Fairstein's attorney, Andrew Miltenberg, told CNN the series was "actively marketed and promoted" as a true story, despite "depicting her at places she never was" and "making decisions she never made."
"Ms. Fairstein -- whose real name is used throughout -- is depicted as a racist, unethical villain, who is determined to jail innocent children of color at any cost," Miltenberg said. "Defendants deliberately calculated this portrayal to create one clear and unmistakable villain to be targeted by the public for hatred and vilification."
"Linda Fairstein's frivolous lawsuit is without merit. We intend to vigorously defend 'When They See Us' and Ava DuVernay and Attica Locke, the incredible team behind the series," a spokesperson for Netflix said in a statement to CNN.
CNN has reached out to DuVernay and Locke for comment.

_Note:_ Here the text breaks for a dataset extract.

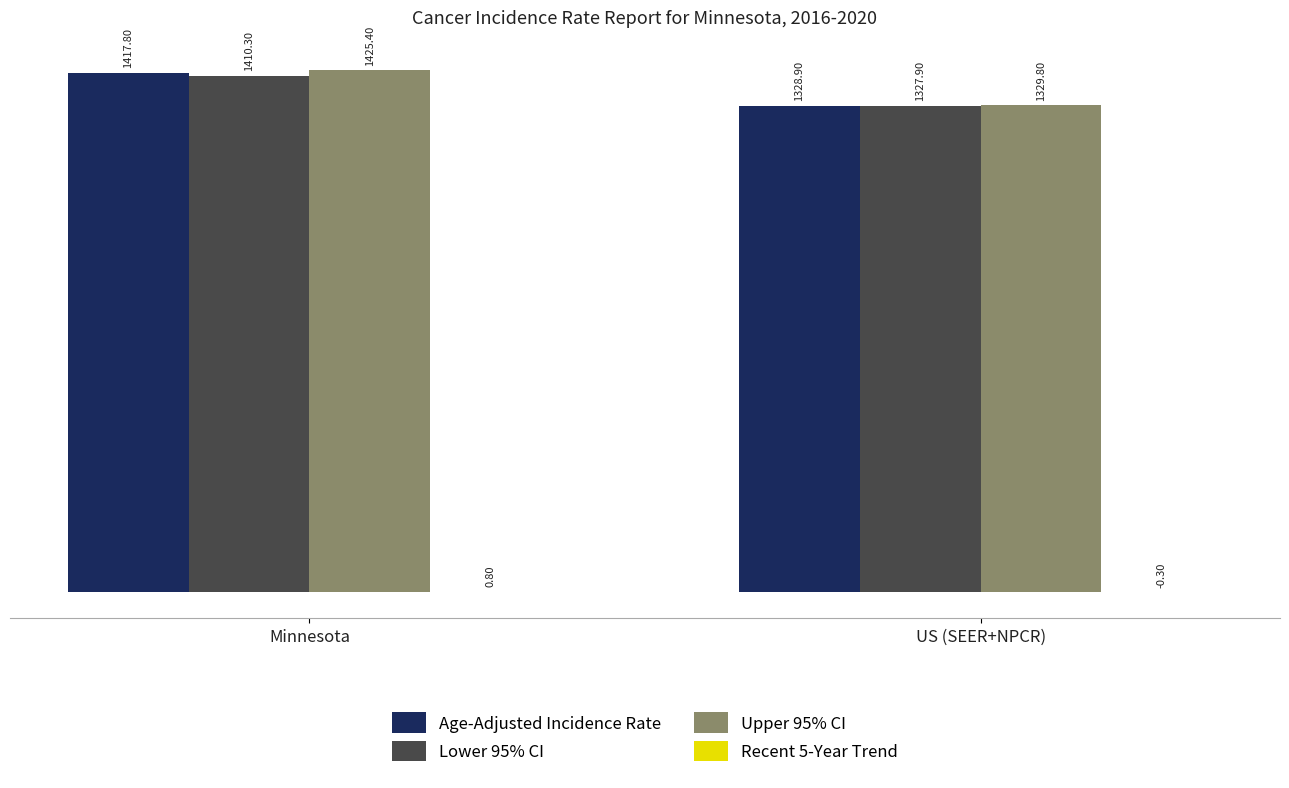

Where does the Lower 95% CI series first go above 1410?

Minnesota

Fairstein alleges in the federal suit, which was filed Wednesday in Florida, that nearly every scene of the series with scenes about her were false and defamatory. She claims that while she was the head of the sex crimes unit at the Manhattan District Attorney's Office in 1989, she did not personally prosecute the Central Park Five case but acknowledges she did provide technical assistance to the lead prosecutor and serve as a witness for the prosecution.
"When They See Us" told the stories of the five teen boys of color who were wrongly convicted of taking part in the rape and beating of a woman who had been jogging in Central Park in 1989. Korey Wise, Raymond Santana, Kevin Richardson, Yusef Salaam and Antron McCray spent years in prison before their convictions were later vacated because of DNA evidence. Convicted serial rapist Matias Reyes confessed to the crime in 2002.

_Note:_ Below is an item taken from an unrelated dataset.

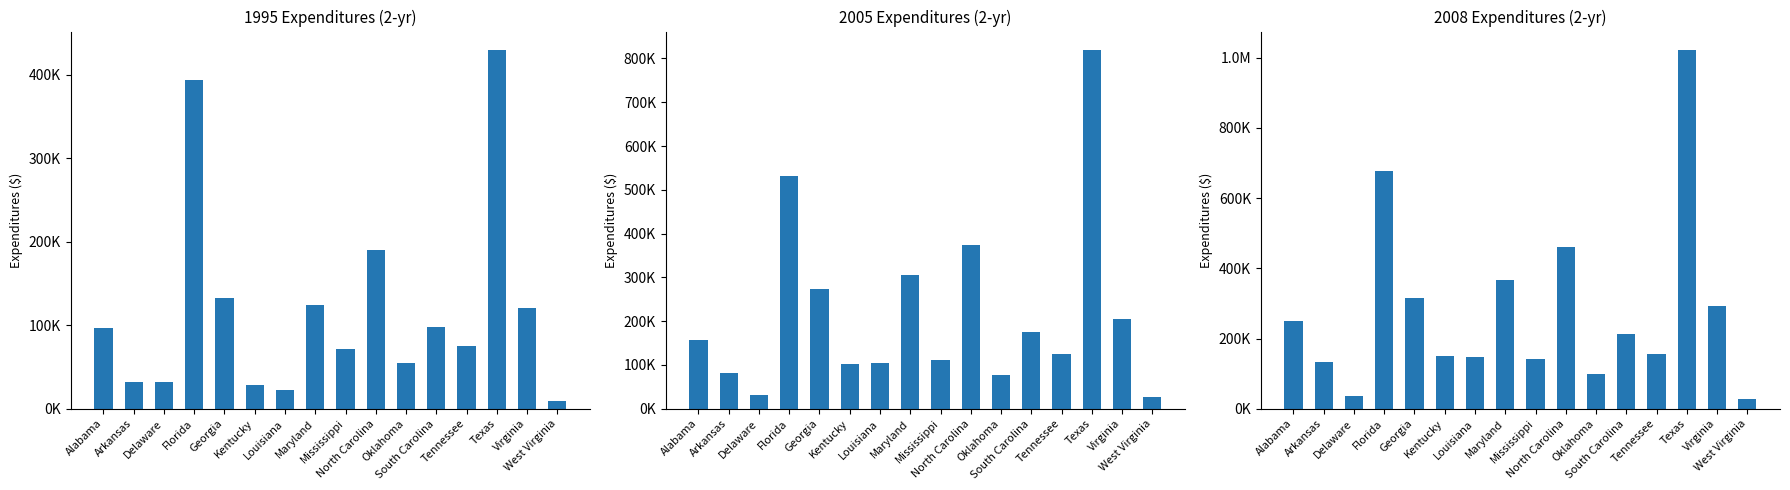

The 2004 series shows 304402.8 at Maryland. True or false?

True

Fairstein claims she lost book contracts, speaking engagements and legal work as a result of the series. She is seeking actual damages, punitive damages and injunctive relief against the defendants.
DuVernay previously told The Daily Beast that Fairstein tried to "negotiate" her portrayal in the show.
"I don't know if I've told anyone this, but she tried to negotiate conditions for her to speak with me, including approvals over the script and some other things," DuVernay said. "So you know what my answer was to that, and we didn't talk."
Fairstein's suit alleges she did not seek, negotiate or demand script approval from DuVernay as a precondition to having a conversation with her. The suit shows correspondence between Fairstein and people associated with the film project.